Ton chant du monde

Le soleil s’étalait sur la terre et se mettait à y dormir en écrasant les ombres.
Mes pas glissaient sur un sol spongieux et froid. Les bruits de la nuit me saisissaient à la gorge, étrangement : j’entendais se crisper mes orteils dans mes souliers et les feuilles des arbres du verger chuchoter aux moineaux une berceuse vespérale.
La terre s’offrait généreusement au ciel étoilé, ce soir-là. Sous la lune rousse, le givre brillait déjà.

Ton antre que je découvrais maintenant était pareil à la case d’un marabout. Il y avait là réunie toute la magie singulière d’un monde empreint de sensualité. Mais où poser les yeux tant il y avait de créatures sculptées ou peintes … un large éclair voleta au-dessus de ma tête comme un oiseau. Où étais-je vraiment ? Je finis par poser le regard sur les murs tapissés de boucliers à la pointe élancée.

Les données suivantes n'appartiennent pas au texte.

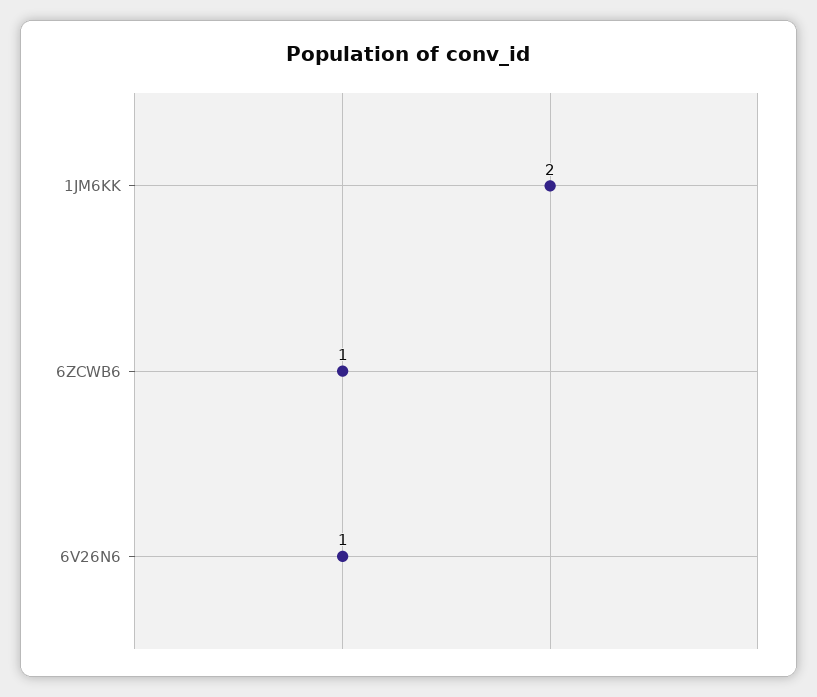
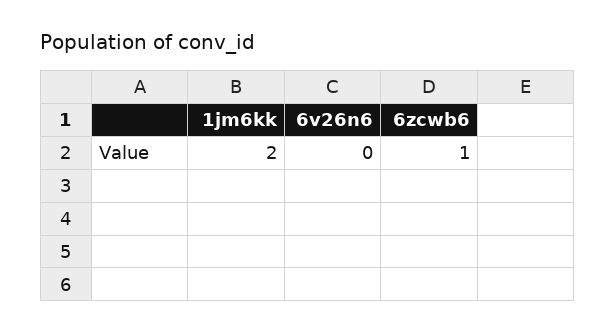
6V26N6: 1 -> 0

Étaient-ils les gardiens de ces arches de Noé reposant au sol ou sur des étagères faites de sable, de verre, de papier ? Où voguaient ces êtres curieux : canards, lapins tous momifiés ? Vers quel inconnu, quelle éternité ? Tu me soufflais à l’oreille : regarde, contemple, émerveille-toi. Qui étaient ces êtres à deux têtes au ventre éclaboussé reproduits sur les boucliers ou sur les peaux de chèvre ? Où nous conduisaient toutes ces chauves-souris velues, ces raies rieuses, ces serpents haletants et ces scorpions aux yeux fixes ?

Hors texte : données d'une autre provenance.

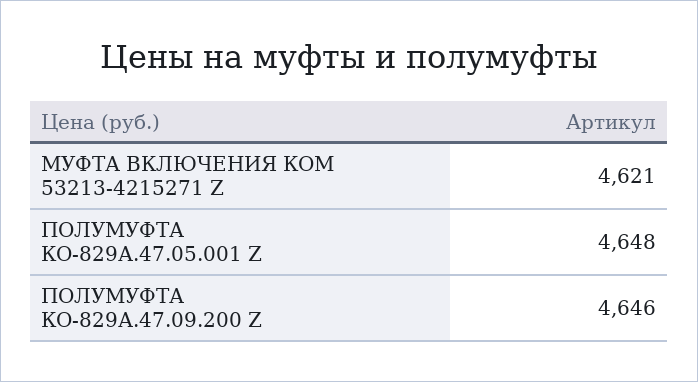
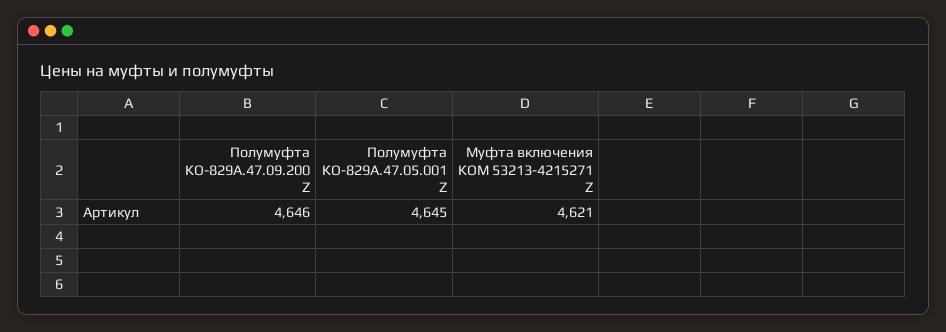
ПОЛУМУФТА КО-829А.47.05.001 Z: 4648 -> 4645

Dehors, soudain les chouettes se mirent à chouler …
Mon dos frémit glacé par les cris, des cris qui redoublaient les battements de mon cœur.
Les notes se mêlaient maintenant à tes mots. Je les recueillais, étourdie par leur sonorité et leur sens tantôt violent, tantôt froid comme la terre froide, tantôt prophétique. Je marchais dans ce dédale de mots labyrinthiques, ces chrysalides et insectes squelettiques, ces têtes bicéphales et ces pirogues d’enfer.

C’était ça pour toi le chant du monde ou plutôt tel que je le comprenais, le chant de tes démons, ou … de mes démons intérieurs ? Ta poésie à toi. Les mots sifflaient fort ce soir-là comme des lanières de fouet à mes oreilles. Quelle était la clé de tes songes, de tes désirs enfouis ?
Aspirée par ce mystérieux royaume, j’allais sortir de ta caverne, ô singulier chamane quand, sans crier gare … deux gifles de vent me remirent d’aplomb.